____ DATA TO PROCESS

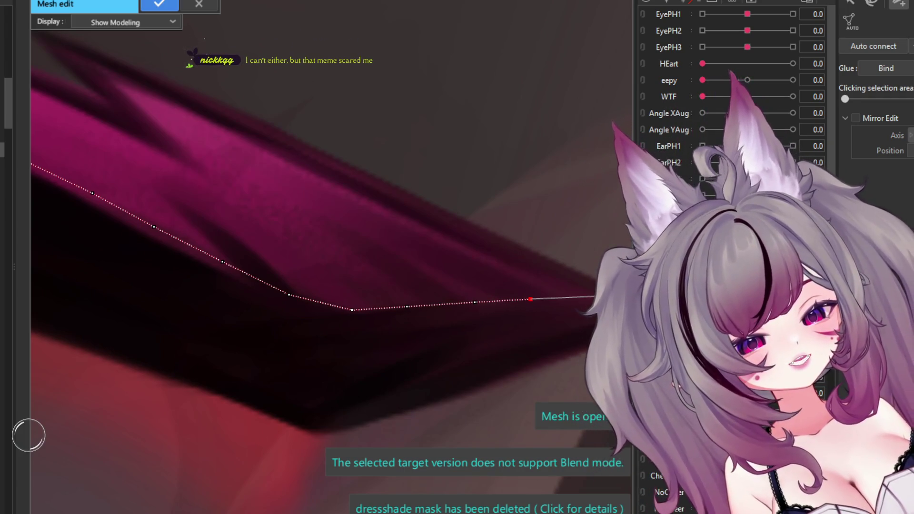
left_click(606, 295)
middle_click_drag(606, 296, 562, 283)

________
____ DATA TO PROCESS

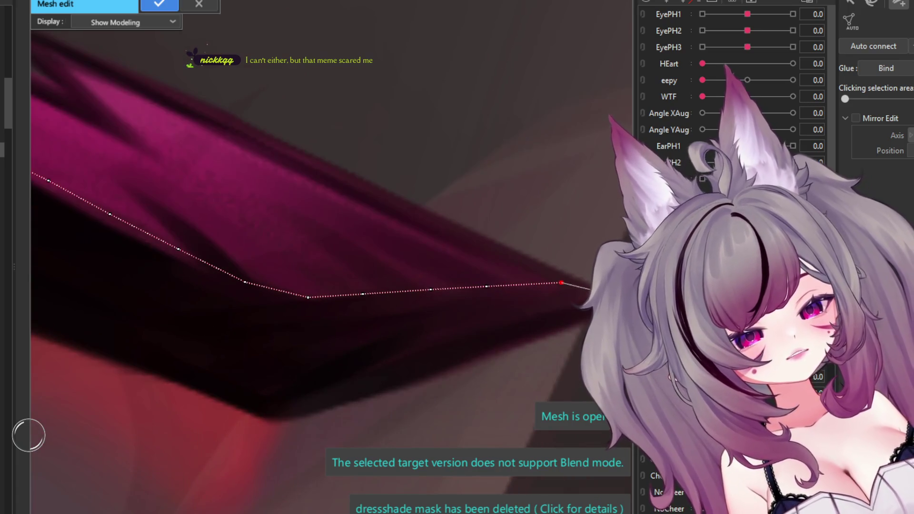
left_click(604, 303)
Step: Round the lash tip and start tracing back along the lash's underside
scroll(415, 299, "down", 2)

________

• **WHAT YOU WILL DO**: For this task, write out exactly the lines of the entries above, starting at the line with "left_click(606, 295)" and ending at the line with "middle_click_drag(606, 296, 562, 283)", both included, and no others.

• **YOUR SOLUTION**:
left_click(606, 295)
middle_click_drag(606, 296, 562, 283)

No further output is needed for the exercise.